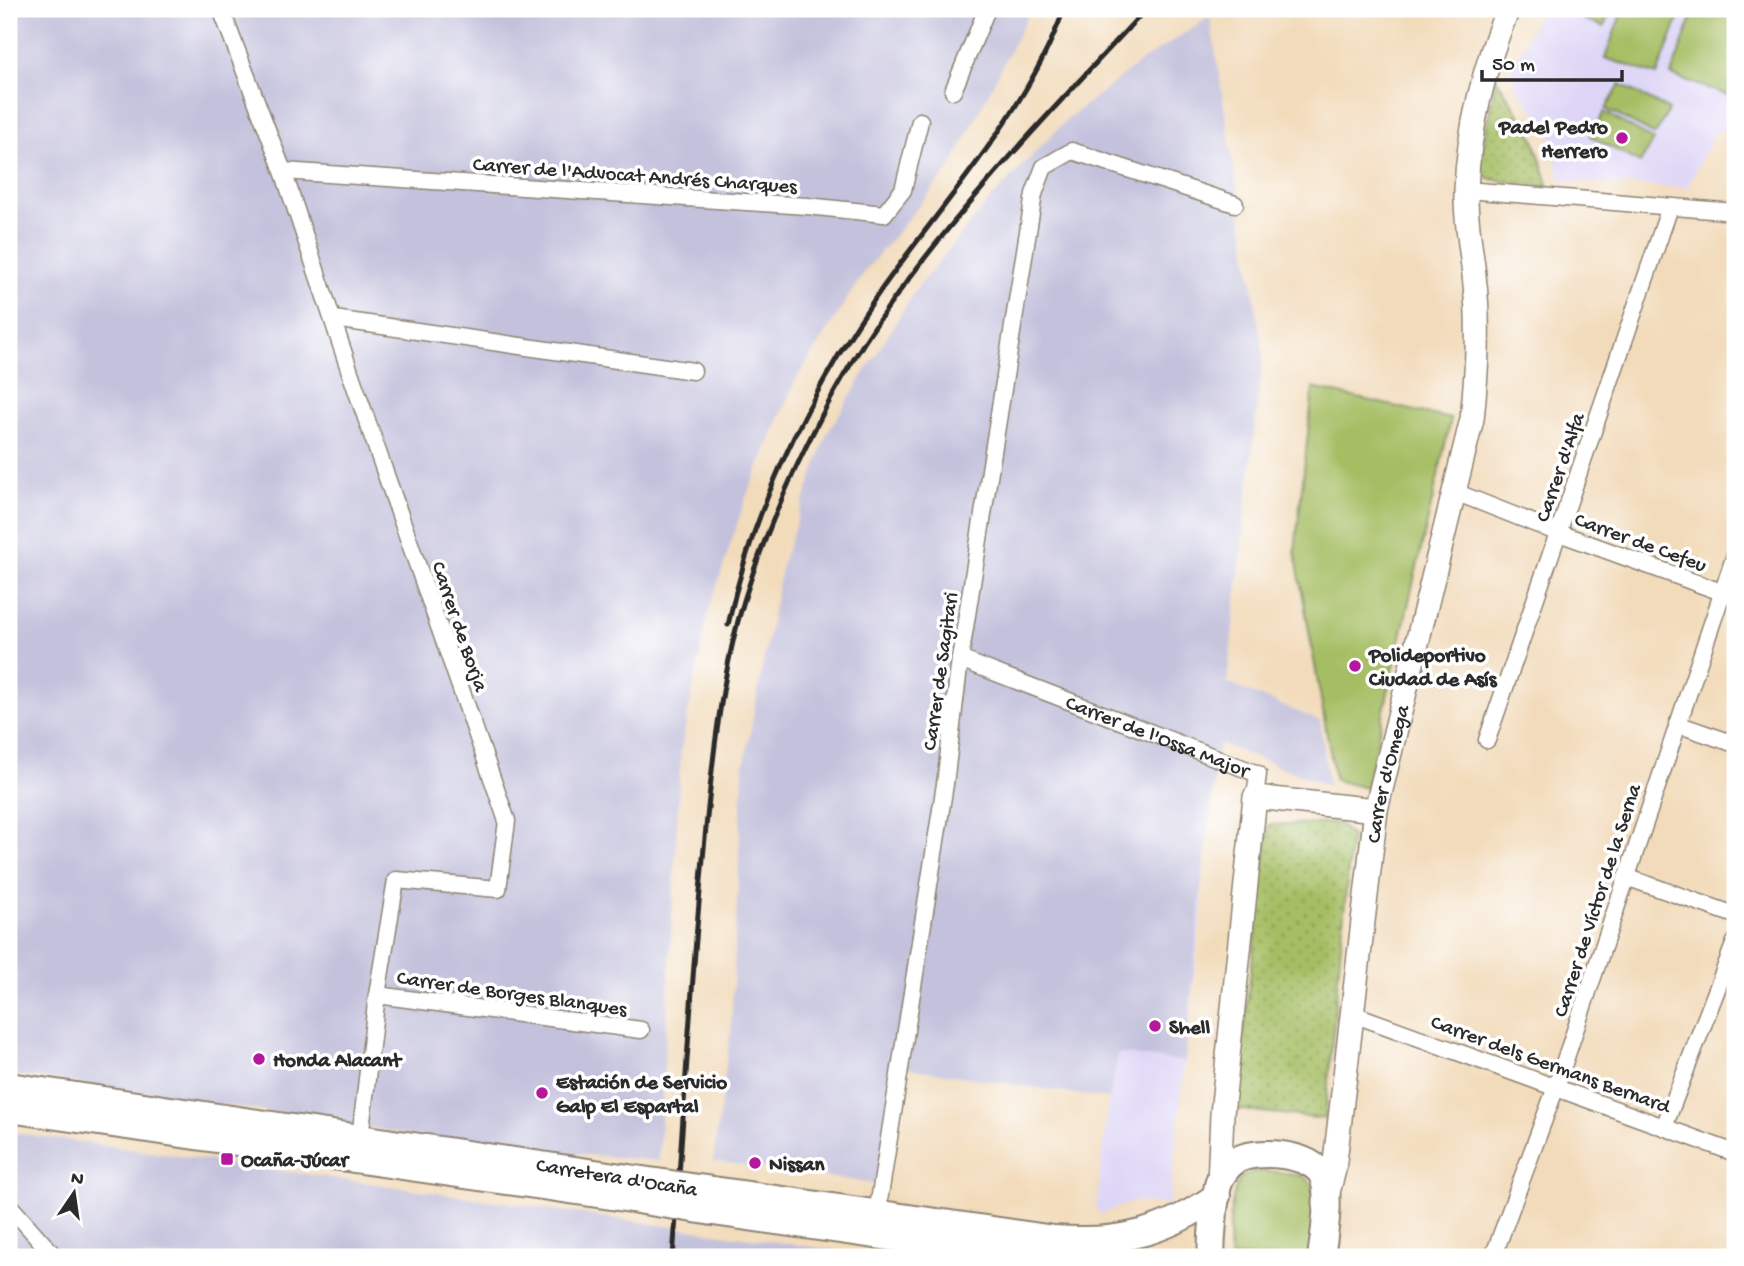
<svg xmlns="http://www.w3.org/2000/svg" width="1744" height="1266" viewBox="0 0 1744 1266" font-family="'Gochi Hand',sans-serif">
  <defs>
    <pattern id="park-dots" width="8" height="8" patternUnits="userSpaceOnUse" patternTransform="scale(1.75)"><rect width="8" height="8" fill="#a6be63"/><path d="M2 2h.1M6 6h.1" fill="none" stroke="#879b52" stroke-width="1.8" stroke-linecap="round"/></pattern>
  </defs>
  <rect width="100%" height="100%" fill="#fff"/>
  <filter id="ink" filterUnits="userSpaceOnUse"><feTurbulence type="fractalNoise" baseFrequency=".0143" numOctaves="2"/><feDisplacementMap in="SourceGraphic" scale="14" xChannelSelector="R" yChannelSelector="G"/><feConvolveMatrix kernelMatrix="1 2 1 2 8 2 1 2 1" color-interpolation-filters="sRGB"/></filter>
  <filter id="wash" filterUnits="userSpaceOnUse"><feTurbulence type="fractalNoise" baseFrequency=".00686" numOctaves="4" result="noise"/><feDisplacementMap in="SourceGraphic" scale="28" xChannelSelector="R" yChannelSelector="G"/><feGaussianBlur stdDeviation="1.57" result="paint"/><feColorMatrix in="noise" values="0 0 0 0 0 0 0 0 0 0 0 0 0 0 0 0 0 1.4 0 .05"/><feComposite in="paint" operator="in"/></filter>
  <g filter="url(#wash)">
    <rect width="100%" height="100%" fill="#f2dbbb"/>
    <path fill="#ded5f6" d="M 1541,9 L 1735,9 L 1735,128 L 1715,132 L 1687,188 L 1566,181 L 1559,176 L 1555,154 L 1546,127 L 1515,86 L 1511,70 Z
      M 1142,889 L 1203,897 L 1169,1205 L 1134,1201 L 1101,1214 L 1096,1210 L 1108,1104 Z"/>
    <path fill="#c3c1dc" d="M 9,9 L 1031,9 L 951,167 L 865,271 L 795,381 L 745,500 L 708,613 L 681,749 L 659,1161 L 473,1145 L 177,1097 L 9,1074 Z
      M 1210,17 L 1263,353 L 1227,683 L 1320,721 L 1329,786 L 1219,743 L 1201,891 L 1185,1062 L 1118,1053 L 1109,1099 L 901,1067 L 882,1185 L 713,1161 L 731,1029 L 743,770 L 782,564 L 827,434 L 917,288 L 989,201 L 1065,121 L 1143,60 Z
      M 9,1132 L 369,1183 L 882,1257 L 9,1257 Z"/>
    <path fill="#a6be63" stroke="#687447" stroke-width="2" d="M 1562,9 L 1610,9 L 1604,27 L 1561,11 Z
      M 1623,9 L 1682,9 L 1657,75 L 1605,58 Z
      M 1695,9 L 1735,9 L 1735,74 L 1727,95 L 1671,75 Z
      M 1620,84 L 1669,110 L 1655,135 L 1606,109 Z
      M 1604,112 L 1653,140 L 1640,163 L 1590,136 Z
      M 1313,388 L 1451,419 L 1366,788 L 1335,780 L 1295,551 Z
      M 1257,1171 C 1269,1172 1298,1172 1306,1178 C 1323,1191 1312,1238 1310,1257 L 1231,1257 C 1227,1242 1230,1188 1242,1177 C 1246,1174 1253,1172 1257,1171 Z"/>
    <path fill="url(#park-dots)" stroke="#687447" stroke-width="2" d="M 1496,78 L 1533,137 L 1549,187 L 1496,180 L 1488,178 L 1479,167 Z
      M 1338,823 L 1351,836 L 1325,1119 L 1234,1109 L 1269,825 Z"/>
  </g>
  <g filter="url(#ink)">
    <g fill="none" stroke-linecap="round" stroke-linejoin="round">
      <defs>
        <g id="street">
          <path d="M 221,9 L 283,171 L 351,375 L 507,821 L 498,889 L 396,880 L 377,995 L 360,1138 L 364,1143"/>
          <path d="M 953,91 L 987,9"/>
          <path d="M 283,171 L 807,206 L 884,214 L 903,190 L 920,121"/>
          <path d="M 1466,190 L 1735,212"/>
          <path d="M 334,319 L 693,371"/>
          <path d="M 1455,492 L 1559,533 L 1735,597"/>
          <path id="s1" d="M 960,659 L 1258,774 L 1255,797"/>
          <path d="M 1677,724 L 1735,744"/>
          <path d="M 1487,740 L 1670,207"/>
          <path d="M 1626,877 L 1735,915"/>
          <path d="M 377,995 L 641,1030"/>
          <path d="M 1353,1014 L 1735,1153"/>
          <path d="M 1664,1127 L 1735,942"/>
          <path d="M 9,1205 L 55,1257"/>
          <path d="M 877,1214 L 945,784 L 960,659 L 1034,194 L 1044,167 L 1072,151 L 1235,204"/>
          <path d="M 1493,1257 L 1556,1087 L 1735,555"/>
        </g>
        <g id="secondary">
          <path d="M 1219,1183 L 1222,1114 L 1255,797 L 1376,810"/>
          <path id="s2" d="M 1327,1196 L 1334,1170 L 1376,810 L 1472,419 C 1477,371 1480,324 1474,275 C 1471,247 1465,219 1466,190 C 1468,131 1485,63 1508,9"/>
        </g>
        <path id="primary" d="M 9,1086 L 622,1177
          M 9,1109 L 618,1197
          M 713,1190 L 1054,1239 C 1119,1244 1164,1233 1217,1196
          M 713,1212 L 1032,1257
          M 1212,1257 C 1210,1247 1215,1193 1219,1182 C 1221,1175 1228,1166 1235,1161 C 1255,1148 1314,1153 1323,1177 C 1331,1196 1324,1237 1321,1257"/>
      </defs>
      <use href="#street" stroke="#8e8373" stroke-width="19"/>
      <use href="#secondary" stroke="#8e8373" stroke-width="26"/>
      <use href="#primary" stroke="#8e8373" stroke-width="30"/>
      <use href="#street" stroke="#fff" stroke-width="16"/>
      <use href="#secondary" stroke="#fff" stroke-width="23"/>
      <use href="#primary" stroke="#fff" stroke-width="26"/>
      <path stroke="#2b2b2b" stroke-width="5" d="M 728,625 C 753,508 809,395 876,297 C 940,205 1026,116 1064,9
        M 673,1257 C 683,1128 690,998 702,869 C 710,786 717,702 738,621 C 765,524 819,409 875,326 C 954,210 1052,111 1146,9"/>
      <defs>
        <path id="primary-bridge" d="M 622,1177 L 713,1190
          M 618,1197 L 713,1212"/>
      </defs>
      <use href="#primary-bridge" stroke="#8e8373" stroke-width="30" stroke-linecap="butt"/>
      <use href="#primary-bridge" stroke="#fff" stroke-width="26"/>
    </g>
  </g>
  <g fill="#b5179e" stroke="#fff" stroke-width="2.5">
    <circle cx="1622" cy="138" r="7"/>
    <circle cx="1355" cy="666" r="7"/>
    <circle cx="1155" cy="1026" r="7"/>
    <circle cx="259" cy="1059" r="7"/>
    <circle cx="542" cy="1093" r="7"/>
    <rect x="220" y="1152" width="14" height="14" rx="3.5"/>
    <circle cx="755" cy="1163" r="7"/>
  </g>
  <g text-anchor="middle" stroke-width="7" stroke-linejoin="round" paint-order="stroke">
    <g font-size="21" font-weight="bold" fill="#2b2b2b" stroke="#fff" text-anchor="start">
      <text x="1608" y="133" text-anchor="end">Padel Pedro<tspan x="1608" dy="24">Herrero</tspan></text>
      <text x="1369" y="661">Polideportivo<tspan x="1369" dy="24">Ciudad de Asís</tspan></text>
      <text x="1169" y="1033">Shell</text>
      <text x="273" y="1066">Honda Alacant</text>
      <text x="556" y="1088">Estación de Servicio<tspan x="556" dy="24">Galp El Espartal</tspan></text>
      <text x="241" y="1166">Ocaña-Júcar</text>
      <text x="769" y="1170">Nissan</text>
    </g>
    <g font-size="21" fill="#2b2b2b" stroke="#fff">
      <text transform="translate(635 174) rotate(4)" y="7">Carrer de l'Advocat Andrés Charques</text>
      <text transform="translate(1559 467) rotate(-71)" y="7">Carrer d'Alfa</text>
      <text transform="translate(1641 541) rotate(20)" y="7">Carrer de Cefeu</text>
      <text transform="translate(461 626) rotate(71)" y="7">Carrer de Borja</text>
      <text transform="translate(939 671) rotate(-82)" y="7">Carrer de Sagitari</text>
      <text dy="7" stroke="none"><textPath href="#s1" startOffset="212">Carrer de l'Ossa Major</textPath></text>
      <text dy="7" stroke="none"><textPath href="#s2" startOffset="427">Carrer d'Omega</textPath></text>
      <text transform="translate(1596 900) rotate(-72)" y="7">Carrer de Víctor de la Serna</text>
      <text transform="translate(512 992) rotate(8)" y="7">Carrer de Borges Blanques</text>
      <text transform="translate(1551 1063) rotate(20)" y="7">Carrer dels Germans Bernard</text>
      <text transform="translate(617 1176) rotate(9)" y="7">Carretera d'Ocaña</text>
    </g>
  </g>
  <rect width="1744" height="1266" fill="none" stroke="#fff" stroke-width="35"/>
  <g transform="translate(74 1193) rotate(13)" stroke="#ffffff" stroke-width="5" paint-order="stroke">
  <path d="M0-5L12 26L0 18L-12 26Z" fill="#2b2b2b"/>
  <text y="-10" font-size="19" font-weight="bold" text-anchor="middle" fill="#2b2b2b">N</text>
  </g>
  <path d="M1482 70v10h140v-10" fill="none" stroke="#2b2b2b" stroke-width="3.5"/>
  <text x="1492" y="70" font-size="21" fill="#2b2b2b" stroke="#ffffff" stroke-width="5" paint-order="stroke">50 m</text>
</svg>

___

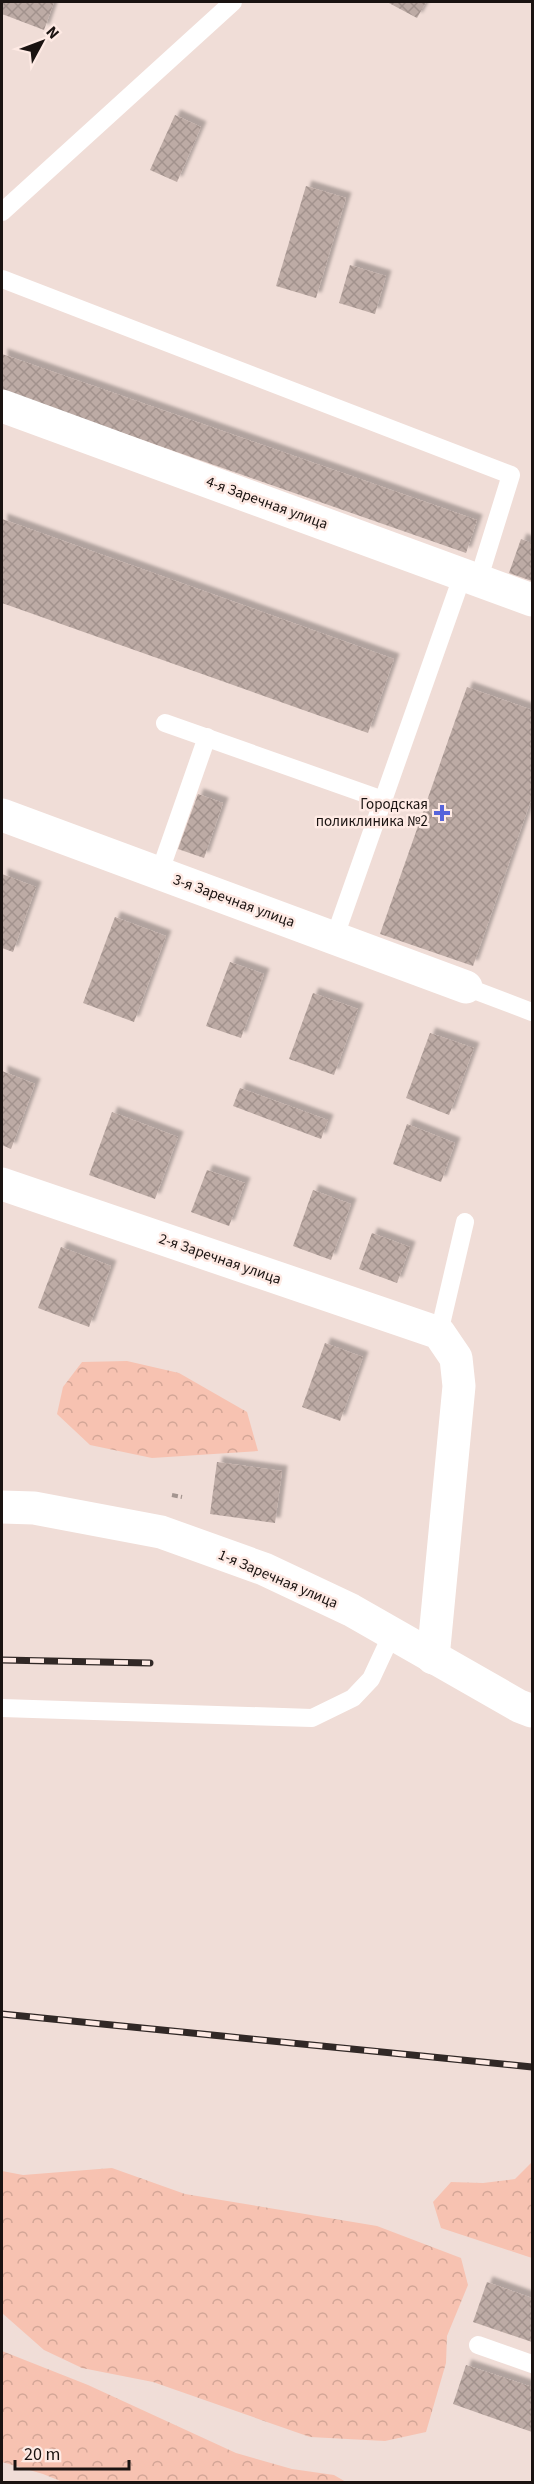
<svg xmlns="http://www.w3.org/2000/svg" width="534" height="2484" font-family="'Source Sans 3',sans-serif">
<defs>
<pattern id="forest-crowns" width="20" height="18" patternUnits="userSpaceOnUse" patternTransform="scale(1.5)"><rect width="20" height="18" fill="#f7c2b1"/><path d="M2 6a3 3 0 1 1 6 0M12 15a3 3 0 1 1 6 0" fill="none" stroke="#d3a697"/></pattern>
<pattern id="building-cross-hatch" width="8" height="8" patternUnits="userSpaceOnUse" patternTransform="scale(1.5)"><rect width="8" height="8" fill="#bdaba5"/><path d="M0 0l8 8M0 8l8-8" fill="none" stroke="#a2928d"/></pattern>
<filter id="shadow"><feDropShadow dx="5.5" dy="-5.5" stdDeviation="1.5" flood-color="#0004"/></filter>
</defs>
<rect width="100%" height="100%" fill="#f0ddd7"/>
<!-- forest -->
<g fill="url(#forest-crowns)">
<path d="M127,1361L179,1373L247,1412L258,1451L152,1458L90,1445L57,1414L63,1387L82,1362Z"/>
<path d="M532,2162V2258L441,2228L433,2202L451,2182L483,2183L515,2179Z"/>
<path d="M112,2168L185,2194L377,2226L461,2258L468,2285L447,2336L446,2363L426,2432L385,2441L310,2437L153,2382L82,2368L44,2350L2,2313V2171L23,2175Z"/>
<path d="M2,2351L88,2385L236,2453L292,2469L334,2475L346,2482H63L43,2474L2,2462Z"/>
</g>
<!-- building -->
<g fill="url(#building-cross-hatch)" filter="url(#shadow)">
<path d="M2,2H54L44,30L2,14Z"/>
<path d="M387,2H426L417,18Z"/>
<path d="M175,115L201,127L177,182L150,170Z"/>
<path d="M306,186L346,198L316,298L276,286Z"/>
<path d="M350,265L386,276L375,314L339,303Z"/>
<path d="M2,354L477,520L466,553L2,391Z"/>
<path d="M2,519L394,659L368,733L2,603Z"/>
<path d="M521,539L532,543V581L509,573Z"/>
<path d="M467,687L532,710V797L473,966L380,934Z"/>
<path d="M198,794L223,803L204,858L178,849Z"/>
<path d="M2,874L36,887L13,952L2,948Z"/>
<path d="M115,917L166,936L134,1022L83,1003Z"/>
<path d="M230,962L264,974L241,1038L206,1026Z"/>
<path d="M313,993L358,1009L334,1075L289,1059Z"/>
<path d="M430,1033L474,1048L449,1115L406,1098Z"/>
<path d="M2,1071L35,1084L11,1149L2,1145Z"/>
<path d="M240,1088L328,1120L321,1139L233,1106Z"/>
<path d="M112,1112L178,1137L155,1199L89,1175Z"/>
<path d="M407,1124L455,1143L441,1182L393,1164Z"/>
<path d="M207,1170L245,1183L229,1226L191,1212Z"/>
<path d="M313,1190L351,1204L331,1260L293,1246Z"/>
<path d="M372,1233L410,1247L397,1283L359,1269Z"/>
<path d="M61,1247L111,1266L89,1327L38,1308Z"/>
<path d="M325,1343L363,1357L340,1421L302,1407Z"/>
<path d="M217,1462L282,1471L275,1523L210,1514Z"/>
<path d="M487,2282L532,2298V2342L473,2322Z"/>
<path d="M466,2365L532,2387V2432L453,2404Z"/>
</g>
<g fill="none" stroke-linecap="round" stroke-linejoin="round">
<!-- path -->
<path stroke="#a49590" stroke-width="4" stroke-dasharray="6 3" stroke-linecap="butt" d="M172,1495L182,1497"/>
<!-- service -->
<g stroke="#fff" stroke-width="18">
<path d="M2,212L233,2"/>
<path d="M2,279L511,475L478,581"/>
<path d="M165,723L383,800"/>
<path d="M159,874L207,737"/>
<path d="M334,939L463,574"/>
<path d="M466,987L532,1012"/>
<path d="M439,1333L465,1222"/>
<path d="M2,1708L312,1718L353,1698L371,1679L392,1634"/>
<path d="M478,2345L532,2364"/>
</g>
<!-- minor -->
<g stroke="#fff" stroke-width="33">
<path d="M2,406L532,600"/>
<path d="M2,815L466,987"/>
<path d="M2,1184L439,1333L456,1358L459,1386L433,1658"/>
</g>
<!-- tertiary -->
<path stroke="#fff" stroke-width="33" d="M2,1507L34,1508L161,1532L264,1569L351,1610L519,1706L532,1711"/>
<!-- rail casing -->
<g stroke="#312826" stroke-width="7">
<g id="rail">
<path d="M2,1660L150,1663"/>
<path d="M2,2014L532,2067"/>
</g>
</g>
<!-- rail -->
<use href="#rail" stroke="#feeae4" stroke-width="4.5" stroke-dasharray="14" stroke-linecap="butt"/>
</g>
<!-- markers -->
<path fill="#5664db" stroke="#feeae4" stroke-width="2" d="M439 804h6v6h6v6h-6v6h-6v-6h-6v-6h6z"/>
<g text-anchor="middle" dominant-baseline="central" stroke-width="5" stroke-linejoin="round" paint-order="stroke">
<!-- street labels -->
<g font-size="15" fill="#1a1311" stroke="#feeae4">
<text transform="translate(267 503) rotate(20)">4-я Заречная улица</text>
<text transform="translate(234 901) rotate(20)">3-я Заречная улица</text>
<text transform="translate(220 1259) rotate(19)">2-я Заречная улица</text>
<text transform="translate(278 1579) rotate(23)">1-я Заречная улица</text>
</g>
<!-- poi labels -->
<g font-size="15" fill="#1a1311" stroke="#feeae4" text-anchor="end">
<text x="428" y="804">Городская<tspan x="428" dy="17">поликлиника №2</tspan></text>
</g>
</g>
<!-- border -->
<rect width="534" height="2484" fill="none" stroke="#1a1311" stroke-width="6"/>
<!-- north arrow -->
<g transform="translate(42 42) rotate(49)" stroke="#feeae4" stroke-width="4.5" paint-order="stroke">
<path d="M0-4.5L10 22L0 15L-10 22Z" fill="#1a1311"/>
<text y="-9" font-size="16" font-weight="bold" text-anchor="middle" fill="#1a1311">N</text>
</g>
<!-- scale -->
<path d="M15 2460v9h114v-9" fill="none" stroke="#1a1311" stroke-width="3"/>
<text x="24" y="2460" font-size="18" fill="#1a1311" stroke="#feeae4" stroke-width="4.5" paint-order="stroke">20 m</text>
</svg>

___

_Work instruction:_ Find "SourceGraphic" in the data above. Report each line where it appears.

_Answer space:_
  <filter id="ink" filterUnits="userSpaceOnUse"><feTurbulence type="fractalNoise" baseFrequency=".0143" numOctaves="2"/><feDisplacementMap in="SourceGraphic" scale="14" xChannelSelector="R" yChannelSelector="G"/><feConvolveMatrix kernelMatrix="1 2 1 2 8 2 1 2 1" color-interpolation-filters="sRGB"/></filter>
  <filter id="wash" filterUnits="userSpaceOnUse"><feTurbulence type="fractalNoise" baseFrequency=".00686" numOctaves="4" result="noise"/><feDisplacementMap in="SourceGraphic" scale="28" xChannelSelector="R" yChannelSelector="G"/><feGaussianBlur stdDeviation="1.57" result="paint"/><feColorMatrix in="noise" values="0 0 0 0 0 0 0 0 0 0 0 0 0 0 0 0 0 1.4 0 .05"/><feComposite in="paint" operator="in"/></filter>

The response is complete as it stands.